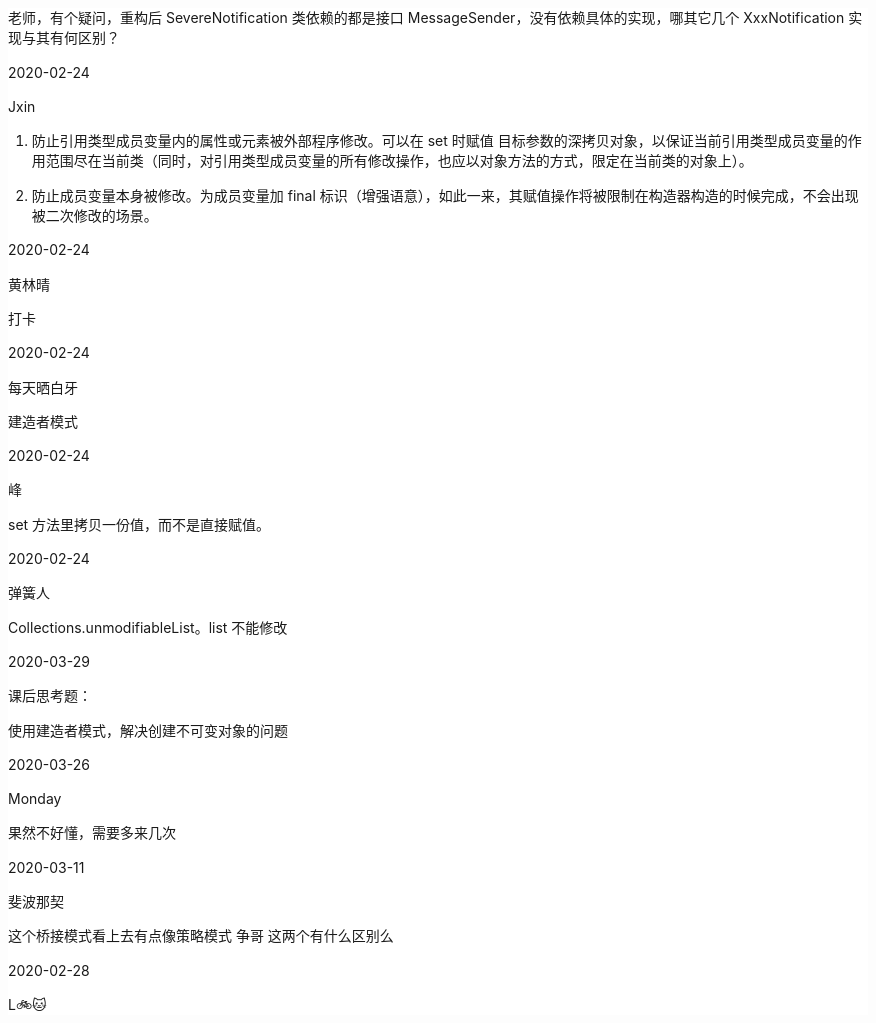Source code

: 老师，有个疑问，重构后 SevereNotification 类依赖的都是接口 MessageSender，没有依赖具体的实现，哪其它几个 XxxNotification 实现与其有何区别？

2020-02-24


Jxin


1. 防止引用类型成员变量内的属性或元素被外部程序修改。可以在 set 时赋值 目标参数的深拷贝对象，以保证当前引用类型成员变量的作用范围尽在当前类（同时，对引用类型成员变量的所有修改操作，也应以对象方法的方式，限定在当前类的对象上）。

2. 防止成员变量本身被修改。为成员变量加 final 标识（增强语意），如此一来，其赋值操作将被限制在构造器构造的时候完成，不会出现被二次修改的场景。

2020-02-24


黄林晴

打卡

2020-02-24


每天晒白牙

建造者模式

2020-02-24


峰

set 方法里拷贝一份值，而不是直接赋值。

2020-02-24


弹簧人

Collections.unmodifiableList。list 不能修改

2020-03-29


        


课后思考题：

使用建造者模式，解决创建不可变对象的问题

2020-03-26


Monday


果然不好懂，需要多来几次

2020-03-11


斐波那契

这个桥接模式看上去有点像策略模式 争哥 这两个有什么区别么

2020-02-28


L🚲🐱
++++++
▸ Zadanie do wykonania:
Zwróć bez żadnych zmian wszystkie wiersze tej pozycji. Obraz pomiń.

▸ Wynik zadania:
Source code

: 老师，有个疑问，重构后 SevereNotification 类依赖的都是接口 MessageSender，没有依赖具体的实现，哪其它几个 XxxNotification 实现与其有何区别？

2020-02-24


Jxin


1. 防止引用类型成员变量内的属性或元素被外部程序修改。可以在 set 时赋值 目标参数的深拷贝对象，以保证当前引用类型成员变量的作用范围尽在当前类（同时，对引用类型成员变量的所有修改操作，也应以对象方法的方式，限定在当前类的对象上）。

2. 防止成员变量本身被修改。为成员变量加 final 标识（增强语意），如此一来，其赋值操作将被限制在构造器构造的时候完成，不会出现被二次修改的场景。

2020-02-24


黄林晴

打卡

2020-02-24


每天晒白牙

建造者模式

2020-02-24


峰

set 方法里拷贝一份值，而不是直接赋值。

2020-02-24


弹簧人

Collections.unmodifiableList。list 不能修改

2020-03-29


        


课后思考题：

使用建造者模式，解决创建不可变对象的问题

2020-03-26


Monday


果然不好懂，需要多来几次

2020-03-11


斐波那契

这个桥接模式看上去有点像策略模式 争哥 这两个有什么区别么

2020-02-28


L🚲🐱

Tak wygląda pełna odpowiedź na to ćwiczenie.